## YOUR ASSIGNMENT:
Using the word "camera" as the filter, copy each matching line from the records.

(Saved entries)

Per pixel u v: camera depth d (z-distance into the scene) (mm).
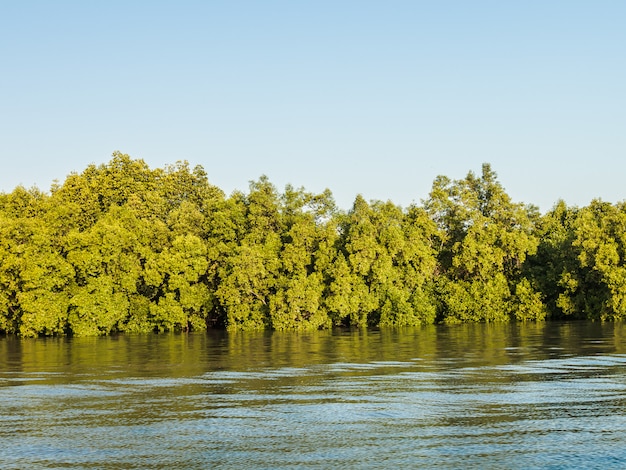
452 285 94750
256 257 86875
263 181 98062
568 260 93875
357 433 22750
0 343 68438
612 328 73688
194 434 22828
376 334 74188
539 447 20906
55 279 81250
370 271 92250
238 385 33094
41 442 21953
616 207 97125
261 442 21766
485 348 51750
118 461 19922
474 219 101625
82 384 33875
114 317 83125
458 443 21422
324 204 102812
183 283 87062
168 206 120000
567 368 37812
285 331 83688
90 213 108562
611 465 19281
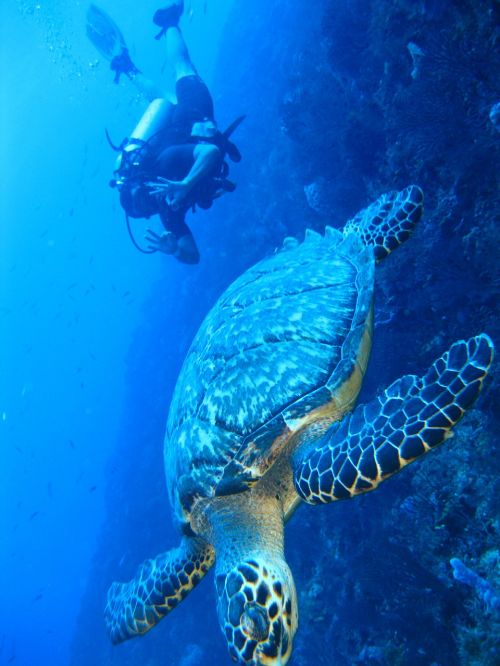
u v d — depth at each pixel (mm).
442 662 1443
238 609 816
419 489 1593
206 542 1105
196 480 1007
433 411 800
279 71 5043
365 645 1811
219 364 1077
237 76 6996
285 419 964
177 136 1938
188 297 5988
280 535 1010
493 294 1559
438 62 1745
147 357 6871
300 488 932
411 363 1863
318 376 985
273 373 1005
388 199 1371
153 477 5340
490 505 1358
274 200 4055
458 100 1739
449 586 1468
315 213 3098
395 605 1636
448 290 1670
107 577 5332
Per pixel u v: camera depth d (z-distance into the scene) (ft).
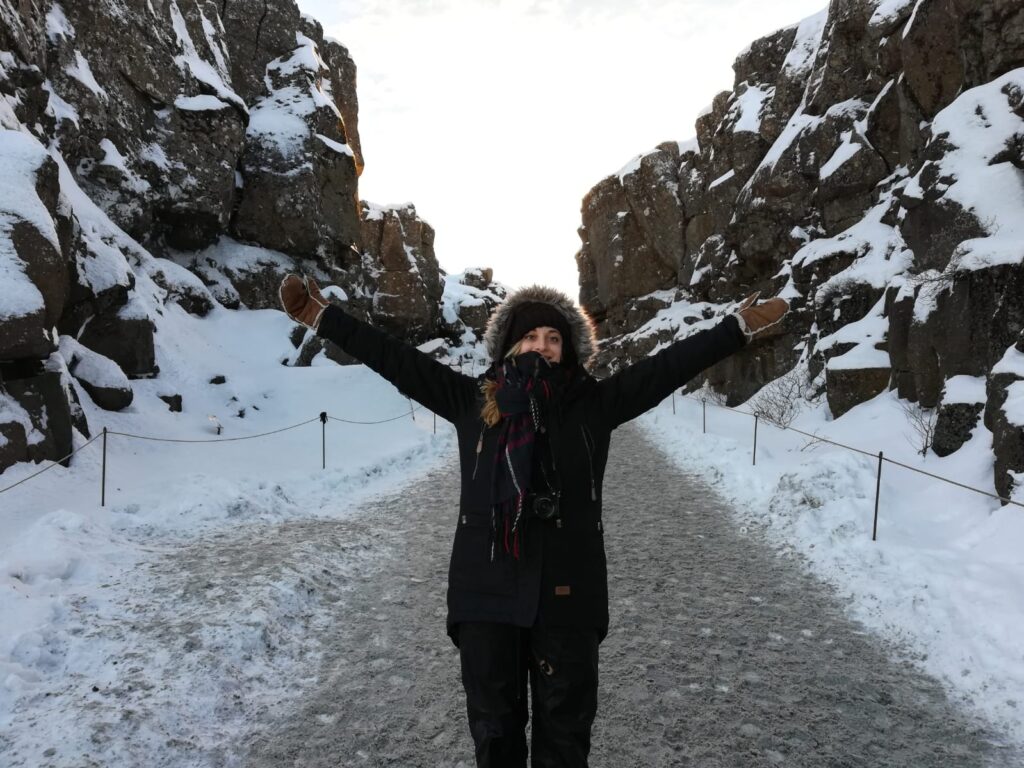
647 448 39.93
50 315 27.32
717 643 13.42
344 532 21.18
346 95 97.19
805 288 52.85
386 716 10.69
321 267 77.20
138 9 57.41
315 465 33.27
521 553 5.81
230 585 15.11
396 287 104.78
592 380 6.33
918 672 12.22
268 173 72.23
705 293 80.18
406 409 51.24
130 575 15.79
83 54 52.95
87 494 23.39
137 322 41.27
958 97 35.04
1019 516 17.56
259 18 77.77
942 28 38.29
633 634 13.85
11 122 36.70
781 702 11.14
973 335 25.55
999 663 11.93
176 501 22.03
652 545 20.06
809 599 15.72
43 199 29.89
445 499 26.81
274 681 11.79
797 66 68.49
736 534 21.09
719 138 79.41
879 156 50.67
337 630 14.08
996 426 20.13
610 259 101.35
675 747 9.85
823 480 22.04
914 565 16.14
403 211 112.68
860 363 36.40
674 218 91.86
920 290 29.86
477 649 5.82
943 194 32.89
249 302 69.21
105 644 12.15
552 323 6.39
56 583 14.71
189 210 61.52
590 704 5.84
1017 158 30.78
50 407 25.59
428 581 17.12
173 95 60.49
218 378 48.62
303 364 61.05
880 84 52.85
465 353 121.60
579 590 5.82
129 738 9.46
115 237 50.67
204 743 9.75
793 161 59.11
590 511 6.01
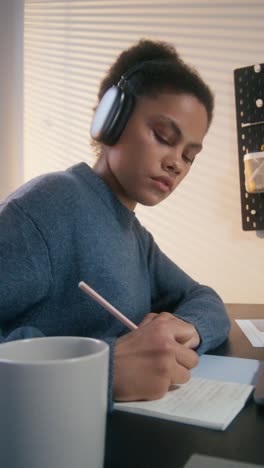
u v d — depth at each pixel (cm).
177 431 34
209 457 29
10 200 57
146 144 64
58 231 57
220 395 42
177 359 45
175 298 86
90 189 67
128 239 72
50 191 60
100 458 26
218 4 138
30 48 169
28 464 23
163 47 75
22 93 169
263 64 128
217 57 137
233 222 133
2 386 23
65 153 162
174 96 64
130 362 42
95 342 29
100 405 26
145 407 38
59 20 165
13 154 167
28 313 57
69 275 59
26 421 23
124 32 154
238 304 124
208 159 136
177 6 145
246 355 61
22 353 29
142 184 65
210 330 64
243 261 131
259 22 131
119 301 63
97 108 70
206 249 136
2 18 165
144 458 29
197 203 138
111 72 79
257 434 33
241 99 131
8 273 49
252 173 126
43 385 23
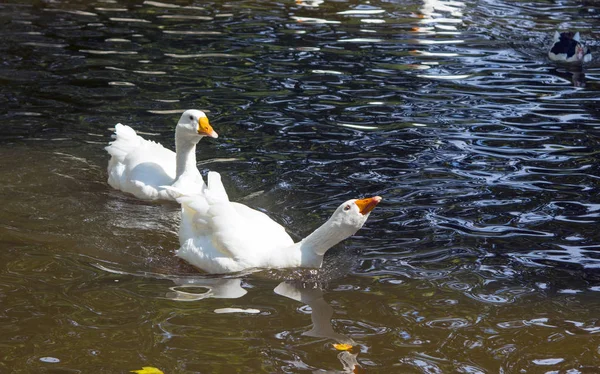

## RESPONSE TO THE TASK:
Per pixel u v: camera depth d (z-distance into the scene) (mm).
Per pixel u v: camera depth d (z-distance into the scene) (ft).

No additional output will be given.